This song is by Little Big Town. The song speaks to me. It reminds me so much of my deceased father. I have been listening to it on repeat for the last half hour. It is written by Taylor Swift. I love this song so much.
I am in a lot of pain right now, physical pain. My ankle is going berserk on me. I think I did too much and now I am paying the price. I feel tired but my PTSD anxiety has kicked in so I can’t rest. I am waiting for the Ativan to kick in so I can relax. I am also hoping music will help. It worked before, though I was listening to a new radio station that I found. But I like it when I have songs on repeat. It calms me down.
To my blog reader Mari, thank you for finding the Vaseline advanced therapy lip balm. The order finally came in and I am using it tonight. I hope it works and heals my lips. I wasn’t able to find it in the store anywhere so Amazon was a good find!
Another day has come and gone and still no word from that therapist I left messages to. I think it’s awful that she hasn’t returned my phone calls. Some kind of professional she is. So I am again left without a therapist. For the third week in a row. I have my psychiatrist but we don’t do therapy. We just talk about things. She is trying to help me. But I feel like I am too much for her. I have been keeping in contact via emails. But lately, if I don’t answer her emails, she will call and check on me.

=== Activities ===
1. Answer from the blog post:
(a) Who wrote the song by Little Big Town?
(b) Where did the writer finally get the Vaseline advanced therapy lip balm?
(c) For how many weeks in a row has the writer been without a therapist?
2. Go on with the blog post from its last sentence, in the same first-person voice.
The material after this blog post has nothing to do with the exercise.

=== Material shown ===
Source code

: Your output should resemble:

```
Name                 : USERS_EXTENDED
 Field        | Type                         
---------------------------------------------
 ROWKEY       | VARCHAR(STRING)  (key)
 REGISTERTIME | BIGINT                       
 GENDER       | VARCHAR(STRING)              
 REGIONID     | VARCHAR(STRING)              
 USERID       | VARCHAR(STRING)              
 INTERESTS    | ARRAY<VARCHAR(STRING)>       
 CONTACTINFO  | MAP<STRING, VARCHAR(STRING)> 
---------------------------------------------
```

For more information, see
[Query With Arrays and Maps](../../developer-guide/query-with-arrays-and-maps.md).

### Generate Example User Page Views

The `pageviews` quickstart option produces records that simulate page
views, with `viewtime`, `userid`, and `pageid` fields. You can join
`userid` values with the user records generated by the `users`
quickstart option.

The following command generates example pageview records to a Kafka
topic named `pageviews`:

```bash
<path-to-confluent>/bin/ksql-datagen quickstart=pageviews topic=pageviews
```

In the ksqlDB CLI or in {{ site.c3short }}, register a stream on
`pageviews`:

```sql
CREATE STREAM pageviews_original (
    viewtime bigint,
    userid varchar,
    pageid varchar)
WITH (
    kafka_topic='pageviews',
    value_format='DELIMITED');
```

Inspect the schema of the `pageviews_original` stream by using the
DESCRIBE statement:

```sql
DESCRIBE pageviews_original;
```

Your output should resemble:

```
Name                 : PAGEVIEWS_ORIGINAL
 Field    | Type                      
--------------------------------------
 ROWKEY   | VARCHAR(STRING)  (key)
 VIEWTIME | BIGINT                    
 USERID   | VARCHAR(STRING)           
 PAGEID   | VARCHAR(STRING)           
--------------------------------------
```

=== Results in order ===
1.
(a) Taylor Swift
(b) Amazon
(c) Three

2.
I want to read the latest Neil Gaiman book, Norse Mythology. But I am so drugged right now that I don’t think I can read. I just want to sleep. I was thinking tonight that I find it funny that I am using my Maya Calendar bookmark for the book. In a Norse book. Maybe it’s just the meds that I find this funny. I was going to tweet it but I don’t think I can keep it under 140 characters. I will try some other time when my head is a little clearer.
I changed songs to Sober Saturday Night by Chris Young. It’s the kind of song that has me thinking of my therapist. Lots of good new tunes that are striking a cord with me. Anything to help me heal from losing my therapist would be helpful right now. It still hurts a lot not having her in my life. Last week when I was with my psych, I started crying about her. I tried to contain myself but the hurt came out. I couldn’t help it. She was a big part of my life and now she is gone and I have no one to help process this besides my psychiatrist. One day I will blog about it. But that isn’t today. It isn’t now.